Le centre d'art STUK à Louvain (Leuven) a présenté cette œuvre en 2008. J'en garde un souvenir vivace depuis ma lecture d'alors ; cette voiture hante encore mon esprit, au ralenti, depuis près de dix ans.

Ceci reste fulgurant comparé aux échelles géologiques. La formation de la Terre et l'évolution de la vie – adaptations complexes pour la survie et la reproduction – culminent avec l'émergence récente des humains et de leur communication. Avant nous, nul ne commentait la météo sur Terre. Celle-ci fluctue constamment localement, mais révèle des tendances claires sur le long terme. Ces moyennes évoluent lentement... jusqu'au changement climatique actuel, bien plus rapide qu'historiquement. Trop vaste et lent pour l'œil nu, il exige observations systématiques et modèles climatiques.

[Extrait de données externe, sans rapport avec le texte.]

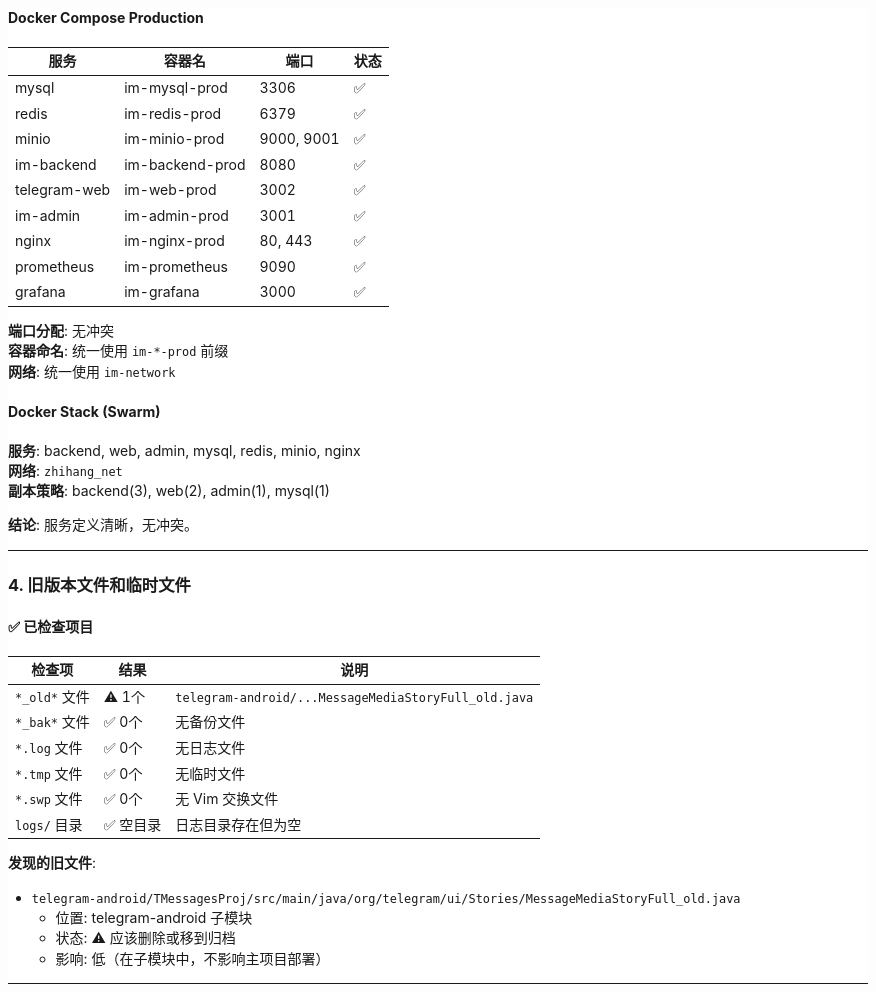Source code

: #### Docker Compose Production

| 服务 | 容器名 | 端口 | 状态 |
|------|--------|------|------|
| mysql | im-mysql-prod | 3306 | ✅ |
| redis | im-redis-prod | 6379 | ✅ |
| minio | im-minio-prod | 9000, 9001 | ✅ |
| im-backend | im-backend-prod | 8080 | ✅ |
| telegram-web | im-web-prod | 3002 | ✅ |
| im-admin | im-admin-prod | 3001 | ✅ |
| nginx | im-nginx-prod | 80, 443 | ✅ |
| prometheus | im-prometheus | 9090 | ✅ |
| grafana | im-grafana | 3000 | ✅ |

**端口分配**: 无冲突  
**容器命名**: 统一使用 `im-*-prod` 前缀  
**网络**: 统一使用 `im-network`

#### Docker Stack (Swarm)

**服务**: backend, web, admin, mysql, redis, minio, nginx  
**网络**: `zhihang_net`  
**副本策略**: backend(3), web(2), admin(1), mysql(1)  

**结论**: 服务定义清晰，无冲突。

---

### 4. 旧版本文件和临时文件

#### ✅ 已检查项目

| 检查项 | 结果 | 说明 |
|--------|------|------|
| `*_old*` 文件 | ⚠️ 1个 | `telegram-android/...MessageMediaStoryFull_old.java` |
| `*_bak*` 文件 | ✅ 0个 | 无备份文件 |
| `*.log` 文件 | ✅ 0个 | 无日志文件 |
| `*.tmp` 文件 | ✅ 0个 | 无临时文件 |
| `*.swp` 文件 | ✅ 0个 | 无 Vim 交换文件 |
| `logs/` 目录 | ✅ 空目录 | 日志目录存在但为空 |

**发现的旧文件**:
- `telegram-android/TMessagesProj/src/main/java/org/telegram/ui/Stories/MessageMediaStoryFull_old.java`
  - 位置: telegram-android 子模块
  - 状态: ⚠️ 应该删除或移到归档
  - 影响: 低（在子模块中，不影响主项目部署）

---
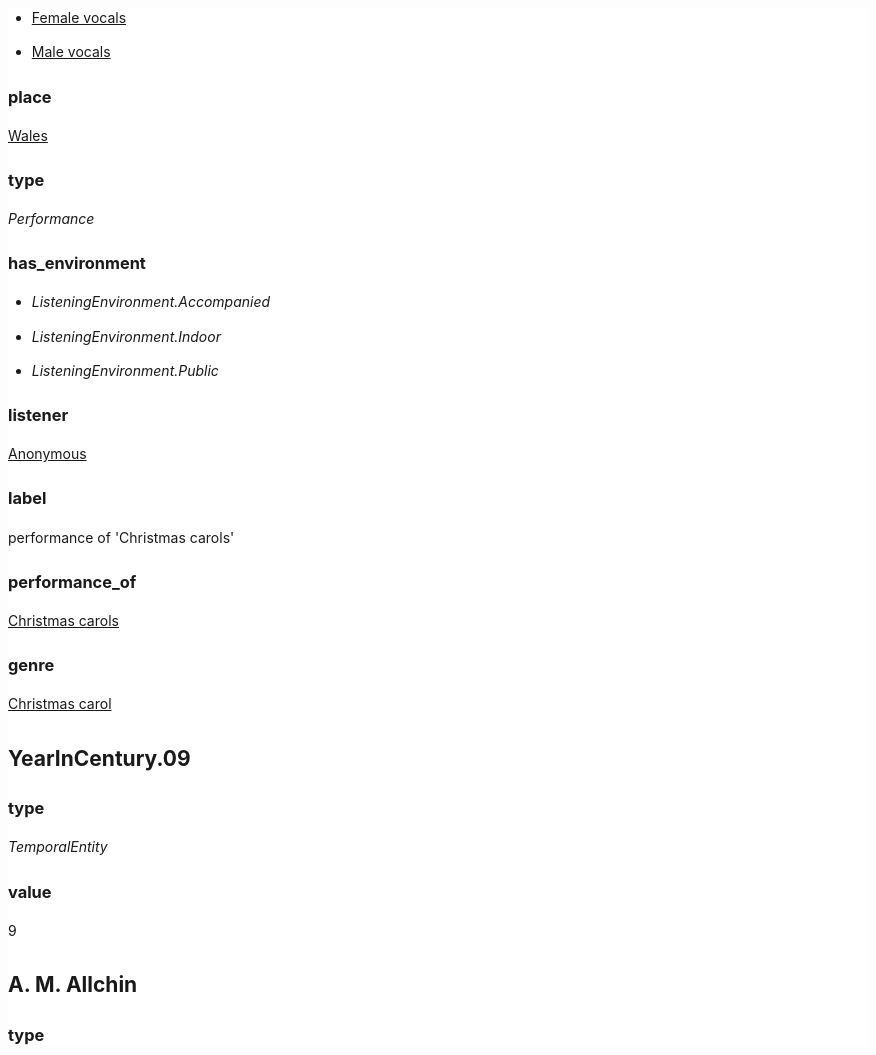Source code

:  - [Female vocals](#Female-vocals)

 - [Male vocals](#Male-vocals)

### place


[Wales](#Wales)

### type


*Performance*

### has_environment

 - *ListeningEnvironment.Accompanied*

 - *ListeningEnvironment.Indoor*

 - *ListeningEnvironment.Public*

### listener


[Anonymous](#Anonymous)

### label


performance of 'Christmas carols'

### performance_of


[Christmas carols](#Christmas-carols)

### genre


[Christmas carol](#Christmas-carol)

## YearInCentury.09

### type


*TemporalEntity*

### value


9

## A. M. Allchin

### type
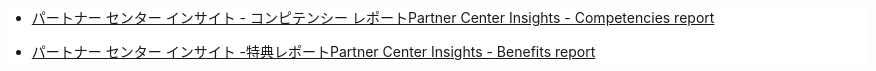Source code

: - [<span data-ttu-id="83ab1-156">パートナー センター インサイト - コンピテンシー レポート</span><span class="sxs-lookup"><span data-stu-id="83ab1-156">Partner Center Insights - Competencies report</span></span>](pci-competencies-report.md)

- [<span data-ttu-id="83ab1-157">パートナー センター インサイト -特典レポート</span><span class="sxs-lookup"><span data-stu-id="83ab1-157">Partner Center Insights - Benefits report</span></span>](pci-benefits-report.md)
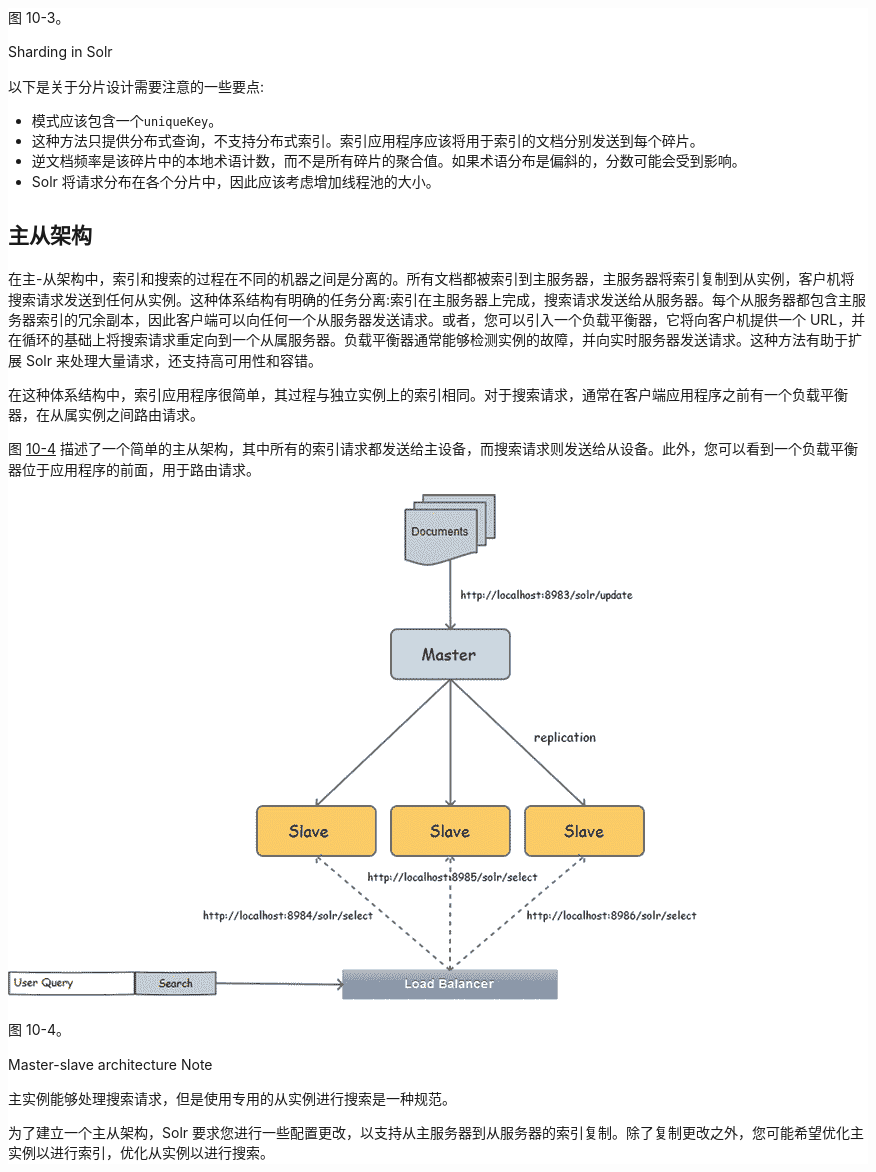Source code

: 图 10-3。

Sharding in Solr

以下是关于分片设计需要注意的一些要点:

*   模式应该包含一个`uniqueKey`。
*   这种方法只提供分布式查询，不支持分布式索引。索引应用程序应该将用于索引的文档分别发送到每个碎片。
*   逆文档频率是该碎片中的本地术语计数，而不是所有碎片的聚合值。如果术语分布是偏斜的，分数可能会受到影响。
*   Solr 将请求分布在各个分片中，因此应该考虑增加线程池的大小。

## 主从架构

在主-从架构中，索引和搜索的过程在不同的机器之间是分离的。所有文档都被索引到主服务器，主服务器将索引复制到从实例，客户机将搜索请求发送到任何从实例。这种体系结构有明确的任务分离:索引在主服务器上完成，搜索请求发送给从服务器。每个从服务器都包含主服务器索引的冗余副本，因此客户端可以向任何一个从服务器发送请求。或者，您可以引入一个负载平衡器，它将向客户机提供一个 URL，并在循环的基础上将搜索请求重定向到一个从属服务器。负载平衡器通常能够检测实例的故障，并向实时服务器发送请求。这种方法有助于扩展 Solr 来处理大量请求，还支持高可用性和容错。

在这种体系结构中，索引应用程序很简单，其过程与独立实例上的索引相同。对于搜索请求，通常在客户端应用程序之前有一个负载平衡器，在从属实例之间路由请求。

图 [10-4](#Fig4) 描述了一个简单的主从架构，其中所有的索引请求都发送给主设备，而搜索请求则发送给从设备。此外，您可以看到一个负载平衡器位于应用程序的前面，用于路由请求。

![A978-1-4842-1070-3_10_Fig4_HTML.gif](img/A978-1-4842-1070-3_10_Fig4_HTML.gif)

图 10-4。

Master-slave architecture Note

主实例能够处理搜索请求，但是使用专用的从实例进行搜索是一种规范。

为了建立一个主从架构，Solr 要求您进行一些配置更改，以支持从主服务器到从服务器的索引复制。除了复制更改之外，您可能希望优化主实例以进行索引，优化从实例以进行搜索。
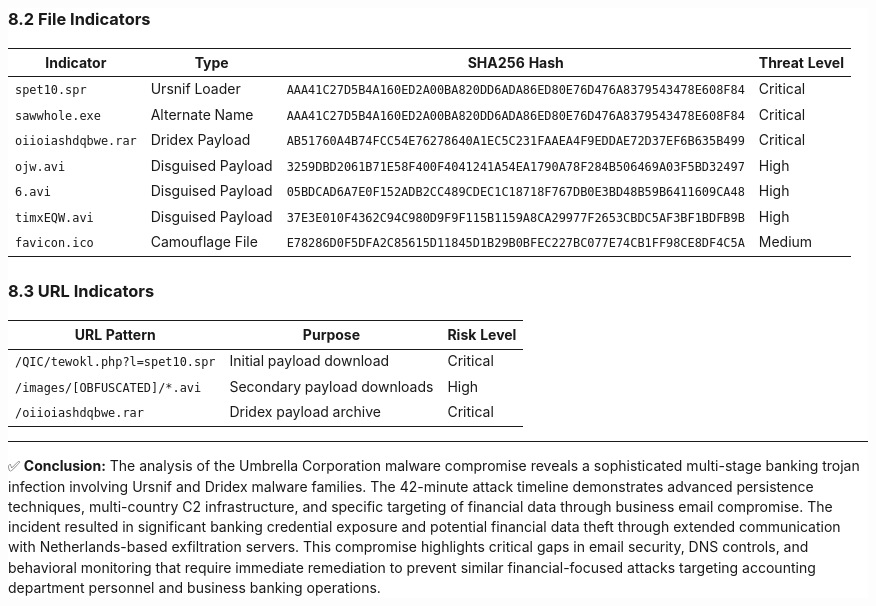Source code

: ### 8.2 File Indicators

| Indicator | Type | SHA256 Hash | Threat Level |
|-----------|------|-------------|--------------|
| `spet10.spr` | Ursnif Loader | `AAA41C27D5B4A160ED2A00BA820DD6ADA86ED80E76D476A8379543478E608F84` | Critical |
| `sawwhole.exe` | Alternate Name | `AAA41C27D5B4A160ED2A00BA820DD6ADA86ED80E76D476A8379543478E608F84` | Critical |
| `oiioiashdqbwe.rar` | Dridex Payload | `AB51760A4B74FCC54E76278640A1EC5C231FAAEA4F9EDDAE72D37EF6B635B499` | Critical |
| `ojw.avi` | Disguised Payload | `3259DBD2061B71E58F400F4041241A54EA1790A78F284B506469A03F5BD32497` | High |
| `6.avi` | Disguised Payload | `05BDCAD6A7E0F152ADB2CC489CDEC1C18718F767DB0E3BD48B59B6411609CA48` | High |
| `timxEQW.avi` | Disguised Payload | `37E3E010F4362C94C980D9F9F115B1159A8CA29977F2653CBDC5AF3BF1BDFB9B` | High |
| `favicon.ico` | Camouflage File | `E78286D0F5DFA2C85615D11845D1B29B0BFEC227BC077E74CB1FF98CE8DF4C5A` | Medium |

### 8.3 URL Indicators

| URL Pattern | Purpose | Risk Level |
|-------------|---------|------------|
| `/QIC/tewokl.php?l=spet10.spr` | Initial payload download | Critical |
| `/images/[OBFUSCATED]/*.avi` | Secondary payload downloads | High |
| `/oiioiashdqbwe.rar` | Dridex payload archive | Critical |

---

✅ **Conclusion:**
The analysis of the Umbrella Corporation malware compromise reveals a sophisticated multi-stage banking trojan infection involving Ursnif and Dridex malware families. The 42-minute attack timeline demonstrates advanced persistence techniques, multi-country C2 infrastructure, and specific targeting of financial data through business email compromise. The incident resulted in significant banking credential exposure and potential financial data theft through extended communication with Netherlands-based exfiltration servers. This compromise highlights critical gaps in email security, DNS controls, and behavioral monitoring that require immediate remediation to prevent similar financial-focused attacks targeting accounting department personnel and business banking operations.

Les climatologues dépeignent ainsi un phénomène imperceptible depuis une fenêtre. En non-spécialistes, nous dépendons de leurs récits. À l'été 2017, la climatologue Kate Marvel a publié une « histoire d'horreur au ralenti » sur son domaine.

« Pour commencer, nous n'aurions jamais dû appeler notre planète 'Terre'. » Kate Marvel

Elle débute ainsi : notre planète, aux trois quarts couverte d'eau salée, n'aurait pas dû s'appeler « Terre ». Ce qu'on jette à la mer semble perdu ; pourtant, il revient souvent. Nous avons libéré tant de gaz à effet de serre que les océans et l'atmosphère nous le rendront. Ils s'échangent en continu, modifiés par notre impact. Un enfant sur la plage ignore les abysses monstrueux, écrit Marvel. « Nous le savons. Parce que nous l'avons nourri nous-mêmes. »

Comme le crash au ralenti, cela s'accélère – imperceptiblement pour l'instant. Mais le dénouement n'est pas fatal : nous sommes acteurs de la machine. Nos actes d'aujourd'hui façonneront demain. Notre société peine sur ces temporalités longues, mais de petites étapes cumulées peuvent tout changer.

Ce texte est paru initialement en colonne dans Eos (octobre 2017).